In response to a Parliamentary question last month, a representative for the House of Commons Commission, Tom Brake stated “All catering food waste segregated at the kitchens and food preparation areas is recovered offsite by means of anaerobic digestion to produce methane fuel and fertiliser. No catering waste from Parliament is sent to landfill.”
Brake’s statement regarding the House of Commons revealed that the majority of its food waste is sent for anaerobic digestion rather than to landfill and has led to the AD industry calling for a nationwide food segregation plan to urge politicians to promote good practice such as this and to follow suit.
He added: “We are continuing to identify opportunities to reduce the amount of food waste and to increase the proportion we do generate that goes for recovery. A food waste audit to support this is due to take place later this month in the House of Commons.”
While the food waste is managed effectively at the House of Commons, he stated that the uneaten food waste could be managed better and could potentially be donated to food charities. That said, The House of Commons has been rated as a ‘good practice organisation’ by the Sustainable Restaurant Association.
Energy from waste
In response to the revelations made by the House of Commons, the Chief Executive of the Anaerobic Digestion and Bioresources Association (ADBA), Charlotte Morton suggested that politicians should roll out similar food segregation procedures throughout the UK.

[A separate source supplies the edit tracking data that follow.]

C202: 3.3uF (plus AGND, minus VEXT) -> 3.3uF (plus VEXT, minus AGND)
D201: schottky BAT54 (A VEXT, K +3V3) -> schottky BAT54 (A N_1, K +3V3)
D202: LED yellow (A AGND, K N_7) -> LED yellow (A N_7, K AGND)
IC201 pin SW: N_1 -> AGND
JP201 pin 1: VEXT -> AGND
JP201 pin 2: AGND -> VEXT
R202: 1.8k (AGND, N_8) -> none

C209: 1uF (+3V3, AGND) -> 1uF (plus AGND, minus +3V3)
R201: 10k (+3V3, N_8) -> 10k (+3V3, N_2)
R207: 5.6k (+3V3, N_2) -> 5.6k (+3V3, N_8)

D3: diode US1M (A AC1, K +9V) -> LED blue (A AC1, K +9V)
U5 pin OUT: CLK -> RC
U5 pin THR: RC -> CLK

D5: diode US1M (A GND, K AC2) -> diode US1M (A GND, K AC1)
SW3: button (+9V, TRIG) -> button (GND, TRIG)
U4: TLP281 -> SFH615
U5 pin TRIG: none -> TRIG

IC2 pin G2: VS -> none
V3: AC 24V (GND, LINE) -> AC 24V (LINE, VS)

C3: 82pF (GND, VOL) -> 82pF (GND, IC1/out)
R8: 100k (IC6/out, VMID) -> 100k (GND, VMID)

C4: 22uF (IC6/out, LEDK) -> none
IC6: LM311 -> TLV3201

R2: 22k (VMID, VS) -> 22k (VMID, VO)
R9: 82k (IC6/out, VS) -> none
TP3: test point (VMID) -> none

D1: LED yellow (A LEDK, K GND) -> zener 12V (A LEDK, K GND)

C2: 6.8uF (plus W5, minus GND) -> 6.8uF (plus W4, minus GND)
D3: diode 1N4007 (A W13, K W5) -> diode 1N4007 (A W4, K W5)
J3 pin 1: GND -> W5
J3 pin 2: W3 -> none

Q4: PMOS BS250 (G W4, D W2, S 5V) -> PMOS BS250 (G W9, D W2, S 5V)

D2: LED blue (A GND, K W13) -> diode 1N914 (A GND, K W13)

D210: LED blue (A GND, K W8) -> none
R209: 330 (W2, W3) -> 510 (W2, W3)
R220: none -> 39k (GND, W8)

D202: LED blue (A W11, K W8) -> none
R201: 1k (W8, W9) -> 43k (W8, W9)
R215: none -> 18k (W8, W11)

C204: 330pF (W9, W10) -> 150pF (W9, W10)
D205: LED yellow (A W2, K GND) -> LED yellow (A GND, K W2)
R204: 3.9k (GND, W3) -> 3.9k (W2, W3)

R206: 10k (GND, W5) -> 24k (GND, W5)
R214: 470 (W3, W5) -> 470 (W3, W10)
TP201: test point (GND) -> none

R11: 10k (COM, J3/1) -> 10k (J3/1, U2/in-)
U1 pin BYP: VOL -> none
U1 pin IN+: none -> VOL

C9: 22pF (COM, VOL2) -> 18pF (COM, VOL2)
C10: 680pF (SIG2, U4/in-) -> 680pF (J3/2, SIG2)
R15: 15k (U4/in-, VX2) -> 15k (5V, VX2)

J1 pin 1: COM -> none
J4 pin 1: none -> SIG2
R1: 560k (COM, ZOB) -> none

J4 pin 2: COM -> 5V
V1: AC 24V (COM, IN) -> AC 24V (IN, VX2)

She commented: “If the UK’s waste strategy followed the example of Parliament and all inedible food waste was diverted from landfill and incineration to AD, then the industry could generate enough additional indigenous green gas to power 750,000 homes.”
She went on to say: “Not only that, but nutrient-rich biofertiliser produced during the AD process improves food production and soil quality, reversing soil degradation trends that are estimated to cost the UK about £1.4 billion each year. AD also has a vital role in decarbonising electricity, heat, farming and transport, potentially reducing UK greenhouse gas emissions by 4%. If segregating food waste for AD is right for Parliament, then surely the same principle should apply for the rest of the UK.”
According to information published by WRAP, the total amount of waste, including food, packaging and other ‘non-food’ waste produced each year by UK Hospitality and Food Service outlets is 2.87 million tonnes. Only 46% of this is recycled, sent to Anaerobic Digestion, or composted. 920,000 tonnes of food is wasted at outlets every year, 75% of this wasted food could have been consumed.
Facts from the information:
- The amount of food that is wasted each year in the UK is equivalent to 3 billion meals, or one in six of the 8 billion meals served each year.
- On average 21% of food waste arises from spoilage; 45% from food preparation and 34% from consumer plates.
- 12% of all food waste is recycled.
- 3 million tonne of packaging (for food and drink as well as other non-food items used within HaFS) and 0.66 million tonnes of other ‘non-food’ wastes are also discarded, that includes items such as disposable kitchen paper and newspapers.
- 62% of packaging and other ‘non-food’ waste is recycled. The highest level of recycling is for glass and cardboard.
- 56% of packaging and other ‘non-food’ waste that is thrown away could have been readily recycled.